Video footage of a missing student's last-known steps is being used by his family to help trace him.

Mike Gibson and Jo Gibson-Clark handed out videos of their son Eddie attending a Cambodian funeral in an emotional plea for information.

Eddie, 20, a former Cardinal Newman School pupil from Hove, disappeared in Cambodia last year after telling his parents he was on his way home.

Since Christmas, his family has spent more than £10,000 to fly out to Cambodia three times and search for him.

On the last trip, Mr Gibson met a local girl with whom Eddie had had a holiday romance. She showed him the taped footage of her father's funeral on October 14, which Eddie attended.

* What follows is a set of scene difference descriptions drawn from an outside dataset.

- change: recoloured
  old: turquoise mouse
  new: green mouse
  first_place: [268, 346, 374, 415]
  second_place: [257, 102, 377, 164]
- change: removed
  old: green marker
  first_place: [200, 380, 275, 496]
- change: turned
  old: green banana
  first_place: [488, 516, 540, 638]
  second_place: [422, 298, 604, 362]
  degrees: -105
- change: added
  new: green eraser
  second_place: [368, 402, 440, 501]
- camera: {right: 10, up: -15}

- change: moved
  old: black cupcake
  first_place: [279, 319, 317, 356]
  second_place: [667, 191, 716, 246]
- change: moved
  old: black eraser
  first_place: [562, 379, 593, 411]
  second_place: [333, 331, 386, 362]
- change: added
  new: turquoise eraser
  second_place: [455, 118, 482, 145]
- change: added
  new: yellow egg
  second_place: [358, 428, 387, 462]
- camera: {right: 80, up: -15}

Mr Gibson said: "It quite clearly shows Eddie. It was very strange seeing my son in the middle of a family's private funeral. You could see he had some affection for the girl because they were close together.

"Fortunately he looked well. He looked like our Eddie, fit and strong. There was no sense of any deterioration. It was very upsetting to watch."

The family, who live in Hove, hope viewers may recognise Eddie from the film and come forward with vital information.

Mr Gibson said: "Somebody must know what happened to him."

Eddie started a course in Asian and Pacific studies and international management at Leeds University in September before dropping out unexpectedly and flying to Cambodia, where he had spent time during his gap year.

The last sighting of him was on October 23 in Phnom Penh when he told the Cambodian girl he was going to Thailand but would return.

The following day he sent an email to his mother saying he had booked a flight home but he failed to catch it.

There are no records Eddie left the country and so his family, including his brothers Elliott, 26, and Max, 16, have assumed he is still in Cambodia.

Eddie has now been missing for six months and made no contact with his family during Christmas or on his 20th birthday in January.

Mr Gibson said: "It's been a living nightmare. We all miss him terribly. There is not a day that goes by when we don't think of him."

Eddie's mother, Jo, was distressed to learn on her visit to Cambodia in February that five Westerners had died in the previous few weeks from drug overdoses.

She said: "It is very hard to imagine when you come back to Britain because everything is so civilised. I had to keep going back in my mind about how the culture was so different and life is so cheap out there.

"I was being told by Cambodian people that my son was dead, that he would have been stabbed and murdered because he was Western. I was sick with horror."

Mr Gibson said: "I know he is very resourceful. Maybe he doesn't want to come home and has things to sort out. That's what gives us hope."

The family has launched a hotline number in Cambodia and have another set up with Sussex Police.

Mr Gibson said: "There are thousands of people returning from the Far East and someone might know something about Eddie. Then there are many youngsters in the UK who are about to go on gap years and might see something."

The family is being supported by Tim Blackman, whose daughter Lucie, 21, went missing while she was working in a nightclub in Japan in July 2000.

Her body was found in a remote village outside Tokyo in February 2001.

He said: "I have got a lot of experience in terms of dealing with the authorities and I hope I can give some of that to Mike and Jo to help get their message out to people."